The data should be written out in full, exactly as it stands, and the pictures dropped.

SUPPLIED INFORMATION below:

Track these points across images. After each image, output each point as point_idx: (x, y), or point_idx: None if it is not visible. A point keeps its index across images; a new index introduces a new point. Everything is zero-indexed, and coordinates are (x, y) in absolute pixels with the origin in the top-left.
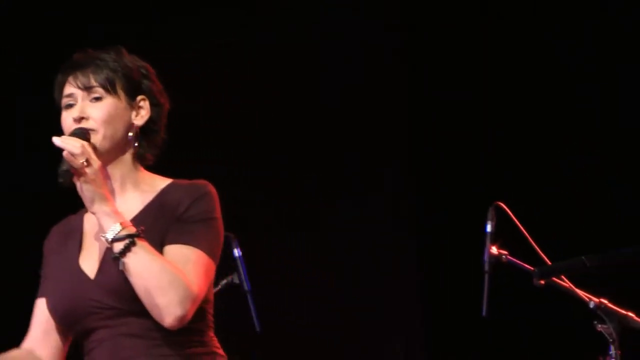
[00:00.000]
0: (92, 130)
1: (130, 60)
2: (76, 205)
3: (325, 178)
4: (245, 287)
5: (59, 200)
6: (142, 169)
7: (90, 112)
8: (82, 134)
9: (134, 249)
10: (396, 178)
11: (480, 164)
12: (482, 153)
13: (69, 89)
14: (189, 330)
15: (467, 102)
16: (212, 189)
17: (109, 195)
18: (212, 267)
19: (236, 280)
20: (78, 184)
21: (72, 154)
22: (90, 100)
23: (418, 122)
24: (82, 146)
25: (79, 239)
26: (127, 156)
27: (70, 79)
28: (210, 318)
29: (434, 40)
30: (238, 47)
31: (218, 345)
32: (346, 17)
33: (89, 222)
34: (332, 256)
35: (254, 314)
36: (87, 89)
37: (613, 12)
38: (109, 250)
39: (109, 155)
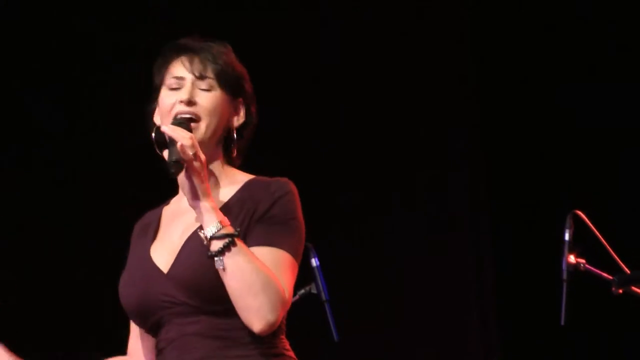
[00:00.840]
0: (198, 118)
1: (238, 61)
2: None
3: (401, 188)
4: (323, 296)
5: None
6: (226, 166)
7: (199, 100)
8: (185, 124)
9: (232, 248)
10: (473, 183)
11: (558, 171)
12: (560, 160)
13: (180, 70)
14: None
15: (542, 107)
16: (293, 188)
17: (210, 190)
18: (297, 268)
19: (314, 290)
20: (182, 177)
21: (183, 145)
22: (200, 89)
23: (492, 127)
24: (192, 138)
25: (154, 231)
26: (217, 153)
27: (185, 60)
28: (284, 321)
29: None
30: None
31: (289, 347)
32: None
33: (167, 214)
34: (408, 265)
35: (331, 323)
36: (201, 77)
37: None
38: (187, 244)
39: (206, 145)
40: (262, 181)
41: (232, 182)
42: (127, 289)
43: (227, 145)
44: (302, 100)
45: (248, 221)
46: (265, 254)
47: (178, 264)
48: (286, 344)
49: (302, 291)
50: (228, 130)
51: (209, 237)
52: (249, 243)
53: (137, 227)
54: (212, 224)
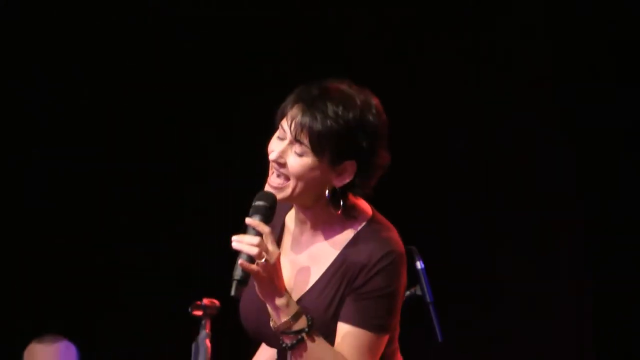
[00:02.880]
0: (287, 178)
1: (359, 114)
2: None
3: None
4: (428, 298)
5: None
6: (334, 216)
7: (289, 160)
8: (262, 211)
9: (302, 345)
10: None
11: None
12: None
13: (285, 123)
14: None
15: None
16: (397, 256)
17: (283, 284)
18: (384, 343)
19: (419, 292)
20: (254, 278)
21: (251, 256)
22: (294, 150)
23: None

End of SUPPLIED INFORMATION.

__ANSWER AREA__
Track these points across images. After each image, output each point as point_idx: (x, y), or point_idx: None if it is not visible. A point keeps its index across images; a new index introduces a new point. Everything is zero-indexed, and coordinates are (x, y) in absolute pixels with the origin in the top-left.
[00:00.000]
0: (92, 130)
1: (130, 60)
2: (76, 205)
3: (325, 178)
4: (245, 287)
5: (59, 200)
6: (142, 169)
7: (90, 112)
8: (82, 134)
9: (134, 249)
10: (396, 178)
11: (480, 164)
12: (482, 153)
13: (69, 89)
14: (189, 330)
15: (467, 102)
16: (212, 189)
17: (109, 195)
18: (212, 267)
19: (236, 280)
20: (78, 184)
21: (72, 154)
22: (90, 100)
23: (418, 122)
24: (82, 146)
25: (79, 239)
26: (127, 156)
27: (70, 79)
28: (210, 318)
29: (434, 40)
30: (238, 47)
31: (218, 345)
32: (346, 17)
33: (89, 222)
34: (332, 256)
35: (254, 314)
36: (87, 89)
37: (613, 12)
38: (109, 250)
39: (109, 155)
[00:00.840]
0: (198, 118)
1: (238, 61)
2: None
3: (401, 188)
4: (323, 296)
5: None
6: (226, 166)
7: (199, 100)
8: (185, 124)
9: (232, 248)
10: (473, 183)
11: (558, 171)
12: (560, 160)
13: (180, 70)
14: None
15: (542, 107)
16: (293, 188)
17: (210, 190)
18: (297, 268)
19: (314, 290)
20: (182, 177)
21: (183, 145)
22: (200, 89)
23: (492, 127)
24: (192, 138)
25: (154, 231)
26: (217, 153)
27: (185, 60)
28: (284, 321)
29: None
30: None
31: (289, 347)
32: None
33: (167, 214)
34: (408, 265)
35: (331, 323)
36: (201, 77)
37: None
38: (187, 244)
39: (206, 145)
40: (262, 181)
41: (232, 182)
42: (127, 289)
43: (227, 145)
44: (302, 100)
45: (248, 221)
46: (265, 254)
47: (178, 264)
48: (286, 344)
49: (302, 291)
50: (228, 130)
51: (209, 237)
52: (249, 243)
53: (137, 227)
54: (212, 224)
[00:02.880]
0: (287, 178)
1: (359, 114)
2: None
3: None
4: (428, 298)
5: None
6: (334, 216)
7: (289, 160)
8: (262, 211)
9: (302, 345)
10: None
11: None
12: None
13: (285, 123)
14: None
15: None
16: (397, 256)
17: (283, 284)
18: (384, 343)
19: (419, 292)
20: (254, 278)
21: (251, 256)
22: (294, 150)
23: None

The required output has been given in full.